During the operation of the commutator motor in a power tool, sparking of the brushes can sometimes be observed. In some cases, this symptom leads to an early breakdown of the power tool, and in some. Does not bode well. One way or another, it is useful in each case to understand what is the cause of the sparking, so that, if necessary, take the right measures in a timely manner. In this article, we will look at the causes of brush sparking, as well as measures to combat the problems causing this phenomenon.

Root cause

Obviously, the intermittent mechanical contact of the brushes with the collector cannot but lead to arcing, because in fact, the rotor’s electrical circuit breaks and closes again many times a second.

The rotor contains a winding, which is a predominantly inductive load. The rupture of such a circuit is inevitably accompanied by a transient process, which is associated with the appearance of small arcs from the self-induction of the rotor winding or the rotor and stator windings. Of course, brushes wear out over time, as do the collector plates, but sometimes problems arise even before they wear out.

For the sake of fairness, we note that for the above reason, even a serviceable collector engine cannot work without sparks at all, there is always a small spark on the collector. A fully functional device normally reaches full power, develops working speed and still sparks a little. It’s another matter if the sparking is strong – this is where justified concern arises.

Sparking brushes as a sign of wear

If the brushes are already badly worn out, simply due to the age of the engine, then the engine will not be able to reach full speed and reach full power. In this case, the sparking will be very strong, and the engine will not start the first time.

How can you verify that this is the case? If the worn brushes are pressed against the manifold with a screwdriver, the contact will become tight and the engine will start. But as soon as the clamp is loosened, sparks will reappear – the distance between the plates and brushes will be filled with small arcs. The brushes are clearly worn out – they should be replaced with new ones. Sometimes replacement is only possible together.
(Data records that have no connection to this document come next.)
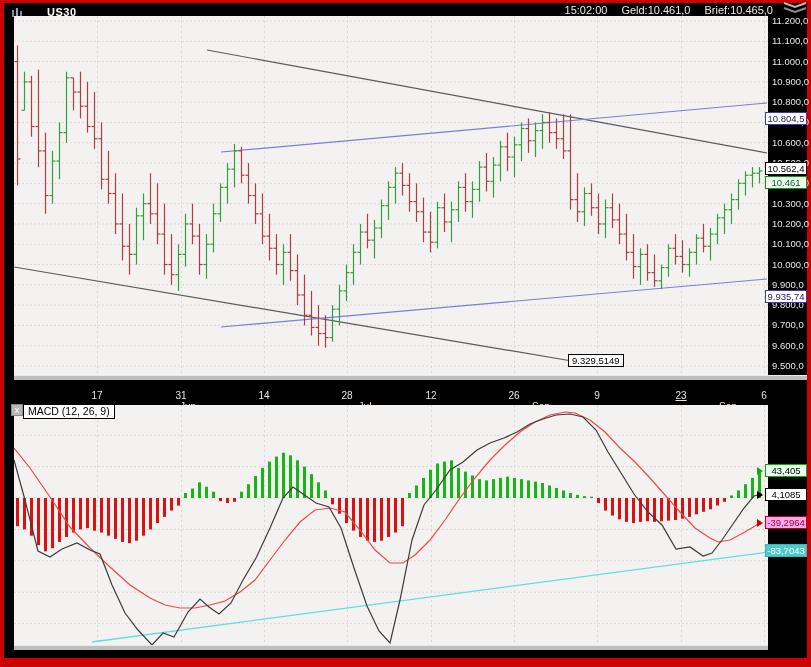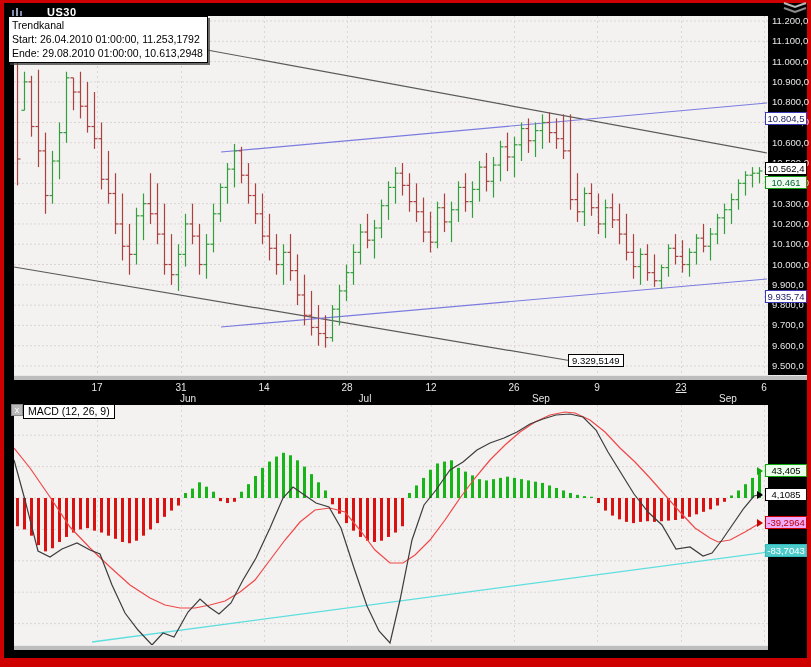--- a/index.html
+++ b/index.html
@@ -67,6 +67,11 @@
       <rect x="8" y="4" width="2" height="6" fill="#7a8ab0"></rect>
     </svg>
     <span id="symbol">US30</span>
+    <div id="quote-row">
+      <span>15:02:00</span>
+      <span>Geld:10.461,0</span>
+      <span>Brief:10.465,0</span>
+    </div>
   </div>
   <svg id="collapse-icon" viewBox="0 0 26 12">
     <polyline points="2,2 13,6 24,2" fill="none" stroke="#b8b8b8" stroke-width="2"></polyline>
With brush holders and springs.

There may be a short circuit in the rotor winding

The armature (rotor) winding of a collector motor traditionally contains several sections. If at least one is damaged, if there is an interturn short circuit, then more current will be supplied to one section than to the others. This will lead to overheating of the winding in one place, and to uneven sparking on the collector – on some transitions on the plates, sparks will be stronger than on others. This requires rewinding an anchor or a completely new anchor.

Is the stator winding OK?

A similar malfunction is possible inside the stator, when part of the winding overheats, and strong arcing is observed near one of the brushes. Check the resistances of both halves of the stator winding, they must be the same. If one of the parts of the stator winding has a resistance that is much lower than that of the other, then rewinding or replacement of the stator is required.

A dirty collector is the reason for an unnecessary short circuit on it, as a result, extra sparks appear

The dust on the collector is formed as a result of gradual wear of the brushes – this is graphite dust. It accumulates between the plates (lamellas) of the collector, and creates "unauthorized" closures. Sparks appear due to short circuits. Simply clean the collector with sandpaper to remove any dirt between the lamellas.
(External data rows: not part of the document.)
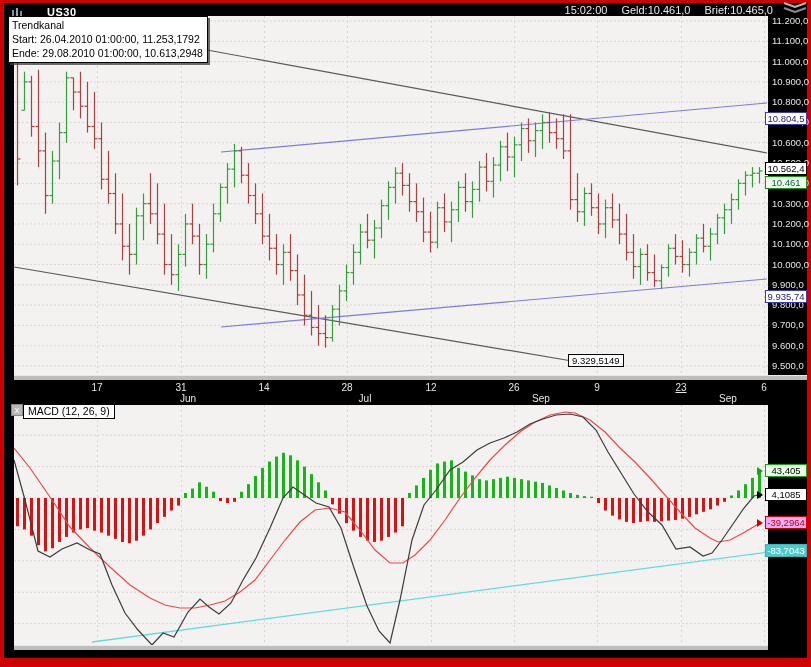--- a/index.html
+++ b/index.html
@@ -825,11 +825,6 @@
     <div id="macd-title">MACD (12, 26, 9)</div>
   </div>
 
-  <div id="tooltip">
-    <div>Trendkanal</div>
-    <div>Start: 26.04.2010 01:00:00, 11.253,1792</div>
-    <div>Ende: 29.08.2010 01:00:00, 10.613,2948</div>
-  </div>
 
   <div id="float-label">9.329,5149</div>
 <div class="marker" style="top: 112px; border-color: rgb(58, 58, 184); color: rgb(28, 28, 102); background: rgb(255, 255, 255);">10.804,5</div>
Be sure to check how the brushes are located, whether one of them is displaced relative to the normal position, correct the brushes if necessary. When the brushes are positioned crookedly, graphite dust is generated in prohibitive amounts than with the correct positioning of the brushes.

Another reason for contamination is carbon deposits on the collector due to overheating. When all other causes of sparking have been eliminated, it is necessary to clean the contacts from carbon deposits in order to improve the contact of the brushes with them.

If the contact is good, the resistance does not increase beyond the rating, and unnecessary sparks do not arise. You can clean off carbon deposits like graphite dust. Sandpaper, only rotating the rotor with the collector clamped in special pads.